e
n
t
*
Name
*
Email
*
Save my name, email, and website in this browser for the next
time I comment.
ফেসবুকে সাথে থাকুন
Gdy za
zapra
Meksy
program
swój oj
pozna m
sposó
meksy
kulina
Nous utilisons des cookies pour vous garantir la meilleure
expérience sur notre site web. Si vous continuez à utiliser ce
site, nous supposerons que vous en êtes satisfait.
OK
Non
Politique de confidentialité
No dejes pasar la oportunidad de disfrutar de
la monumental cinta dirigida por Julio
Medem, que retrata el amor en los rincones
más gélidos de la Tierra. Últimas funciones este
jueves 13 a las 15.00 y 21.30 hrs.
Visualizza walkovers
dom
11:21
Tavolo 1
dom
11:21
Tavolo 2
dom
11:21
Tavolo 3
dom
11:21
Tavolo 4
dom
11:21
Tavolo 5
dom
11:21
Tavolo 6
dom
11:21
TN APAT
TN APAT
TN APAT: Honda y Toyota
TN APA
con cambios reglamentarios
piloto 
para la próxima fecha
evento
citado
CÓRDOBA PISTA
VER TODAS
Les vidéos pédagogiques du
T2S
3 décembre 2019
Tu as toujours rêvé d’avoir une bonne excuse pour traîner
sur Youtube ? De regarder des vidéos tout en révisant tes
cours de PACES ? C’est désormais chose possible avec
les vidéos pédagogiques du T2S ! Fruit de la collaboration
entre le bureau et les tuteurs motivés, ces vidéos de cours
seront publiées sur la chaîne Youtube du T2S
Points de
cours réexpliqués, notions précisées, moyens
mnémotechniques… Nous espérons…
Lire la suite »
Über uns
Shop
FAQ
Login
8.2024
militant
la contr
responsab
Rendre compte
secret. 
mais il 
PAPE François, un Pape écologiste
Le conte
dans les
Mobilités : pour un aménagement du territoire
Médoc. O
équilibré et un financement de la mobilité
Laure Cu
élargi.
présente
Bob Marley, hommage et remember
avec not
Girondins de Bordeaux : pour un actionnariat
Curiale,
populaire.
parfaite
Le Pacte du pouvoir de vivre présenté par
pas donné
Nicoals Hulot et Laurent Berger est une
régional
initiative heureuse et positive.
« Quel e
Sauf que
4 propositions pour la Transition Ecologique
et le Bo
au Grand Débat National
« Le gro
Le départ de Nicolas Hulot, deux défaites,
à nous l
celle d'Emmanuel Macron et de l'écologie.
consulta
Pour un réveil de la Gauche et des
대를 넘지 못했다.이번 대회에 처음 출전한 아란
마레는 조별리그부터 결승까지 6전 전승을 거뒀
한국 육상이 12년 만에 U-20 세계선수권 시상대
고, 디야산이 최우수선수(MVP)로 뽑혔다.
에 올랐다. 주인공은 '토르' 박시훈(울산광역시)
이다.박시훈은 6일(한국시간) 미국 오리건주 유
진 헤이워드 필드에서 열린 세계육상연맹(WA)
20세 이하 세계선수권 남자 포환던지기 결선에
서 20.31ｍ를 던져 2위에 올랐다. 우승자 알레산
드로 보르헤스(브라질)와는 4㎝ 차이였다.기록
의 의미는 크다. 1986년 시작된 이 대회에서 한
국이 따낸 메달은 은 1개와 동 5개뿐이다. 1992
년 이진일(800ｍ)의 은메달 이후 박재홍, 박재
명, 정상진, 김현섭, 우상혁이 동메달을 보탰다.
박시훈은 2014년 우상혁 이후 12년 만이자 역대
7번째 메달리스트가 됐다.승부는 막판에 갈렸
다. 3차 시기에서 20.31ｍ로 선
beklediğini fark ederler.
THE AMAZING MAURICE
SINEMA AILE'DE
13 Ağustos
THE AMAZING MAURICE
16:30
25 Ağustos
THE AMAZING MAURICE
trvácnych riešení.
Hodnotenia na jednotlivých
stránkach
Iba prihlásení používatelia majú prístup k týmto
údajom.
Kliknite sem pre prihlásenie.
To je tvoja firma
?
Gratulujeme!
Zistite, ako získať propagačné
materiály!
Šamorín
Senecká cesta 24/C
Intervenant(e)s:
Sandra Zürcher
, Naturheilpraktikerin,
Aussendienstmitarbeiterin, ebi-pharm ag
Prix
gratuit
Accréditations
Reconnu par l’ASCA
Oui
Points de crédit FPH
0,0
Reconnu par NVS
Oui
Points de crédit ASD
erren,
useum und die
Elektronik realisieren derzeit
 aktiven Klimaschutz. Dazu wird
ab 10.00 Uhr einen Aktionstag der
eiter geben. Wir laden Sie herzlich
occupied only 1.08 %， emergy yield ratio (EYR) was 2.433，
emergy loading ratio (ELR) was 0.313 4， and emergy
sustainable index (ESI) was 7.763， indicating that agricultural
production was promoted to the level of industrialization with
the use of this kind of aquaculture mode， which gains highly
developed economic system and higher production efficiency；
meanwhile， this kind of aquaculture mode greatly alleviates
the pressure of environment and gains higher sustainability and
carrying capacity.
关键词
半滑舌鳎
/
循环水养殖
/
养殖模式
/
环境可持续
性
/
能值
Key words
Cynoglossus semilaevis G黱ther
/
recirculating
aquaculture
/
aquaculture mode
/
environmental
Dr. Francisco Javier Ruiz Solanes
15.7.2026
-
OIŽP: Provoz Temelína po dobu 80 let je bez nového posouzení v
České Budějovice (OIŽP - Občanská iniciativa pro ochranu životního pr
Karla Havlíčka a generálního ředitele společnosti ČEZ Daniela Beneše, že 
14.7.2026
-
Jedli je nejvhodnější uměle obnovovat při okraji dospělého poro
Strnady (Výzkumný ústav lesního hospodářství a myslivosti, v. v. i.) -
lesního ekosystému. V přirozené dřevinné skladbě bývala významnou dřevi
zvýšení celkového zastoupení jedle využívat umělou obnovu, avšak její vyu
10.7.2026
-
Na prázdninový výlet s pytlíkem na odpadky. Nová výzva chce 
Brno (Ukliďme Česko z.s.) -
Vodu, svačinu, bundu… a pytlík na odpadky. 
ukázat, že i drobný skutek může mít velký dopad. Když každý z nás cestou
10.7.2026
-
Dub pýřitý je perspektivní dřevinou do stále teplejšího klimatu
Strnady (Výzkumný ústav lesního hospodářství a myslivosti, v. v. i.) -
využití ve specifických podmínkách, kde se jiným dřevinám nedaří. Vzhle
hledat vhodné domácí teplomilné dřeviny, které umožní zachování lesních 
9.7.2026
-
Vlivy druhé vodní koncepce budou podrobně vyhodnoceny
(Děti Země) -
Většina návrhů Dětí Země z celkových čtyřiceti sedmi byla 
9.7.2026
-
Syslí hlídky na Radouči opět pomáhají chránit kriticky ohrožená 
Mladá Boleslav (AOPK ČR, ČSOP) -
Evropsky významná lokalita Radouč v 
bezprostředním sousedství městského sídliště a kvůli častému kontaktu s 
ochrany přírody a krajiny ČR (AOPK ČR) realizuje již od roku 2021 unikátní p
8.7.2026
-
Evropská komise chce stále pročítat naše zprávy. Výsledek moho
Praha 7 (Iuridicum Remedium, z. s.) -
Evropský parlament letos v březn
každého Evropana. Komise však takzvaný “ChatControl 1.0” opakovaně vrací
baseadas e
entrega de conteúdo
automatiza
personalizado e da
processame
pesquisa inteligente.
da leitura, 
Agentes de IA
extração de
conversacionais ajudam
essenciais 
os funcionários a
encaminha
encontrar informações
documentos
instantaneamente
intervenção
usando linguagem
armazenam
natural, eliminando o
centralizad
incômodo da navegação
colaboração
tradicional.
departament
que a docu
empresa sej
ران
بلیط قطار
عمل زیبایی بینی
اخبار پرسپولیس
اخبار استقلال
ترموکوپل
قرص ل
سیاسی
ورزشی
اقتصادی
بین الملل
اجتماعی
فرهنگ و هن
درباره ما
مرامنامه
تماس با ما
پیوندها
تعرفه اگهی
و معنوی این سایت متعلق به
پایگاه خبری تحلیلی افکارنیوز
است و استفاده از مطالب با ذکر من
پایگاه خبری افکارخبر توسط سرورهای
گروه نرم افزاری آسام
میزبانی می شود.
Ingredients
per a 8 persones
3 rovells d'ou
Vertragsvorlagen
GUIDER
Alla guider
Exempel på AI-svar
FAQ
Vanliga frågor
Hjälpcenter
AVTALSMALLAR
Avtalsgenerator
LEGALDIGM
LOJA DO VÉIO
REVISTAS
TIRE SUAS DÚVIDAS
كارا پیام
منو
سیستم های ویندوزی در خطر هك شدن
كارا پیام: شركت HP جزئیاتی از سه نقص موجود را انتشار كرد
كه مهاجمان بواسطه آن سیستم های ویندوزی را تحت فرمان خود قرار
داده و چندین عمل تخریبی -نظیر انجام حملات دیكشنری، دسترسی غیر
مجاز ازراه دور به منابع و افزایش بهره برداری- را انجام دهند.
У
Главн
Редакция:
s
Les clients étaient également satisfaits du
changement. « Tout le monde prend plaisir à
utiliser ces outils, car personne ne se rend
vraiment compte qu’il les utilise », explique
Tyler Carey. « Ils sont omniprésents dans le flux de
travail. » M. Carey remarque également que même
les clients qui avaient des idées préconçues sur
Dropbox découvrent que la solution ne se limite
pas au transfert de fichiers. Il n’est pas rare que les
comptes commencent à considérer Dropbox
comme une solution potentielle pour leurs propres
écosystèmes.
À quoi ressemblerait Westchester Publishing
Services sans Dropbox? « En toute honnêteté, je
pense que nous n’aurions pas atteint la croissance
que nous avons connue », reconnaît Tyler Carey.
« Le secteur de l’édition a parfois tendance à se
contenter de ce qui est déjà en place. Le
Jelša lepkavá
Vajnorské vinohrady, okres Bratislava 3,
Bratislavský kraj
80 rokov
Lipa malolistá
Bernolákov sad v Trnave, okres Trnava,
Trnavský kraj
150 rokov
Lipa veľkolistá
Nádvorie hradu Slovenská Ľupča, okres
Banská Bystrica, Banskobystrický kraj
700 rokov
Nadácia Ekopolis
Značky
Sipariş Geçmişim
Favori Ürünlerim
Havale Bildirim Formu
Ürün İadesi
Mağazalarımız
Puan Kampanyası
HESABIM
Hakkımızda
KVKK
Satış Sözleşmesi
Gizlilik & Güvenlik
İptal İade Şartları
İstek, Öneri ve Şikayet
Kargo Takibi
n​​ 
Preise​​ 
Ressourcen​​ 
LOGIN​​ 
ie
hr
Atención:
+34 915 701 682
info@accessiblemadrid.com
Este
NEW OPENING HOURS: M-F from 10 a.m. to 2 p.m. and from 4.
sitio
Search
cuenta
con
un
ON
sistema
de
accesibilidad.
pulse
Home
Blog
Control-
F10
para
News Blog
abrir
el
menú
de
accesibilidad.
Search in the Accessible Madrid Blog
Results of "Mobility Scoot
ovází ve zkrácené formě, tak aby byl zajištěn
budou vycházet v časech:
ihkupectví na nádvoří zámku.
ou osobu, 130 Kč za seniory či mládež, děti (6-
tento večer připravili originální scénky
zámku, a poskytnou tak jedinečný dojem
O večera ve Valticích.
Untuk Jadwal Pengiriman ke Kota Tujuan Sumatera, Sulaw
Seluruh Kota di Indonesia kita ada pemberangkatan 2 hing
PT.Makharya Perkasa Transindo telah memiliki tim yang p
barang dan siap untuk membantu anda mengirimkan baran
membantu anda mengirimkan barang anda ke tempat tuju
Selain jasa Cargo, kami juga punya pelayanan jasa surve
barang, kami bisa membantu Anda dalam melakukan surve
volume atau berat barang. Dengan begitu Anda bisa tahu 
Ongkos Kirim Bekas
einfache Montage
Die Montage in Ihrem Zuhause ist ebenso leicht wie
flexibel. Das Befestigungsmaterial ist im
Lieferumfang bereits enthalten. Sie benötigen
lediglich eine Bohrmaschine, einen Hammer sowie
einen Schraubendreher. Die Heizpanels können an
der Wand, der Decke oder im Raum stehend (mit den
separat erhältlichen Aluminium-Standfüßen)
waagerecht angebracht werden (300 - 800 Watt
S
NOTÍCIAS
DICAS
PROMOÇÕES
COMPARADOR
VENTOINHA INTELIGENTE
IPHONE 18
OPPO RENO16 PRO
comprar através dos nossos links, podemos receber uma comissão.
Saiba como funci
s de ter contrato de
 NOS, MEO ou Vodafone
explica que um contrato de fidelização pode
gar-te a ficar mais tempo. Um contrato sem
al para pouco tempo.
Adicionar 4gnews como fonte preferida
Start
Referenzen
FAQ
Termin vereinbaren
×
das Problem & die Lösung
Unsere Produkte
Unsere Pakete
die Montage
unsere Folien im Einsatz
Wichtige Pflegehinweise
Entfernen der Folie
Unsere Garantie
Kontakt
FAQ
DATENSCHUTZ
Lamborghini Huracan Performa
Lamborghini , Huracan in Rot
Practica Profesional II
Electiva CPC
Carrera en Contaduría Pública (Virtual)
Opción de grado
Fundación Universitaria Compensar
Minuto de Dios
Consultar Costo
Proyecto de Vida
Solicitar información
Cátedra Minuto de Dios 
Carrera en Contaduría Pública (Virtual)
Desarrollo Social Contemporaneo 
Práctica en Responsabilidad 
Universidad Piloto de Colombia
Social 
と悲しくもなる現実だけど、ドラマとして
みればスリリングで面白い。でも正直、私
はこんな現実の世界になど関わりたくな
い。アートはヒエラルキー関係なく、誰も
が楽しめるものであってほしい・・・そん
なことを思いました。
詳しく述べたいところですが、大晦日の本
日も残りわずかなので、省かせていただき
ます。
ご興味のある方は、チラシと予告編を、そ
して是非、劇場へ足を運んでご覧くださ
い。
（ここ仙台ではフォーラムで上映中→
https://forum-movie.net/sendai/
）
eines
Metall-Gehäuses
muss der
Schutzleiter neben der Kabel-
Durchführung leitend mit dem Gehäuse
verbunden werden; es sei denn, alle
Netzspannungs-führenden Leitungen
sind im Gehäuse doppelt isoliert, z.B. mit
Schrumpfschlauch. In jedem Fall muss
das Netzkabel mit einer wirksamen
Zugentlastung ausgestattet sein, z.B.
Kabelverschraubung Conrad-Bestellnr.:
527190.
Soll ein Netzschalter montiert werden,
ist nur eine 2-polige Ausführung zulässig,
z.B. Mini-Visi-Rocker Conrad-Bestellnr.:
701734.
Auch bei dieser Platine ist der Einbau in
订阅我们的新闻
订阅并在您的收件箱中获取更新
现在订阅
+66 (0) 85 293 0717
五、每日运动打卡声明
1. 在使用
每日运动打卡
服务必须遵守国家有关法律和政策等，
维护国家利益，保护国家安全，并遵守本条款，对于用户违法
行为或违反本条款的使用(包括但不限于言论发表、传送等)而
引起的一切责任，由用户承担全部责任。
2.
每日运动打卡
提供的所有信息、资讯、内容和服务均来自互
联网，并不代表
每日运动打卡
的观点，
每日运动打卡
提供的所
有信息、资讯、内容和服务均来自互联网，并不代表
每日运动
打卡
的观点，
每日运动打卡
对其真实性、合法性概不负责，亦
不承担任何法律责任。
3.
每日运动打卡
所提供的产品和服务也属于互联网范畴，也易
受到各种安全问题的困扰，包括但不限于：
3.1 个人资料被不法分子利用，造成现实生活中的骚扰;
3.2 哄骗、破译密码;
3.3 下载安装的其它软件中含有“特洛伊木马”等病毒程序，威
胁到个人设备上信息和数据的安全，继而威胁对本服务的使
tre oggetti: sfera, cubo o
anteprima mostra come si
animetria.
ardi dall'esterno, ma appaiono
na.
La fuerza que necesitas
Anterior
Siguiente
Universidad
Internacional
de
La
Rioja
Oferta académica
*****
Exercise requirements -
List every line of the material above that contains the string "zámku", matching case exactly.

Response area -
ihkupectví na nádvoří zámku.
zámku, a poskytnou tak jedinečný dojem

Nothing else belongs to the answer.